President Trump nominated Mr. Clark to be the Assistant Attorney General of the Environment and Natural Resources Division (ENRD) on June 7, 2017. He was confirmed by the U.S. Senate on October 11, 2018 and sworn into office on November 1, 2018, followed by an investiture ceremony on November 15, 2018.
Former United States National Security Advisor
John R. Bolton served as Assistant to the President and National Security Advisor from April 2018 to September 2019.
Prior to his appointment, Ambassador Bolton served as a senior fellow at the American Enterprise Institute (AEI); of counsel at Kirkland & Ellis; a contributor to FOX News Channel and FOX Business Network; and his op-ed articles were regularly featured in major media publications.
Ambassador Bolton was appointed as United States Permanent Representative to the United Nations on August 1, 2005 and served until his resignation in December 2006. Prior to his appointment, Ambassador Bolton served as Under Secretary of State for Arms Control and International Security from May 2001 to May 2005.
Other positions he has previously held include Assistant Secretary for International Organization Affairs at the Department of State, 1989-1993; Assistant Attorney General, Department of Justice, 1985-1989; Assistant Administrator for Program and Policy Coordination, U.S. Agency for International Development, 1982-1983 and General Counsel, U.S. Agency for International Development, 1981-1982.
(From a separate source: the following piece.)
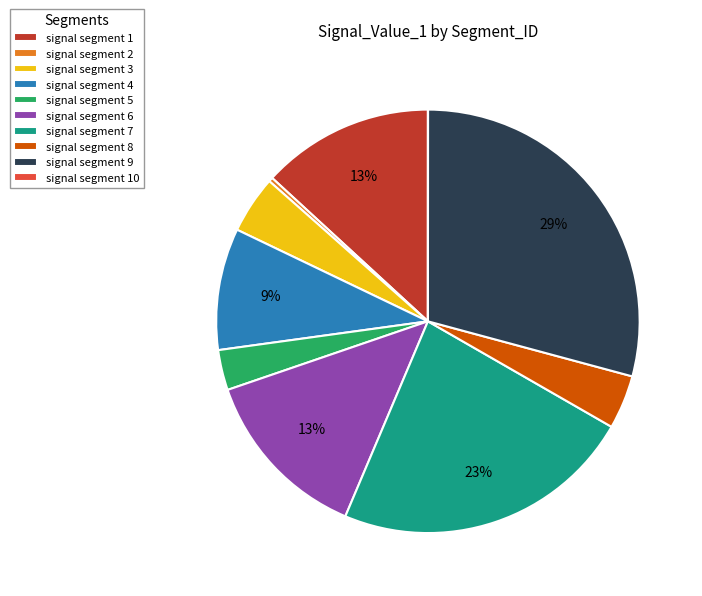

What percentage is the signal segment 4 slice, to the nearest percent?

9%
Ambassador Bolton is the author of Surrender is Not an Option: Defending America at the U.N. and Abroad, published by Simon and Shuster (November 2007) and How Barack Obama is Endangering our National Sovereignty, published by Encounter Books (April 2010).
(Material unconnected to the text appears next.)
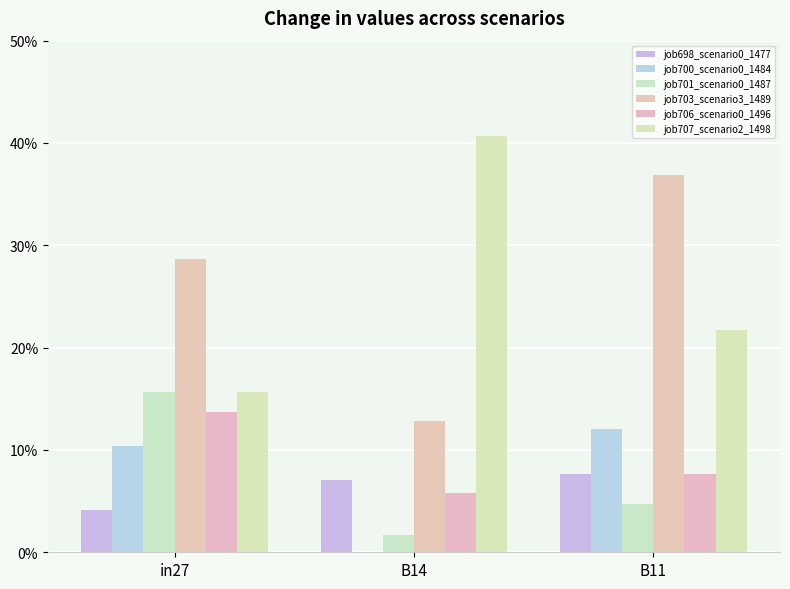

How many data points does each series have?

3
Ambassador Bolton was born in Baltimore, Maryland. He graduated with a Bachelor of Arts degree, summa cum laude, Phi Beta Kappa, from Yale College in 1970, and received his Juris Doctor from Yale Law School in 1974. He currently resides in Maryland with his wife, Gretchen. They have one daughter, Jennifer Sarah, who also graduated from Yale College, and received her MBA and SM degrees from MIT in 2014 and is currently a senior manager at Nissan’s facility in Nashville.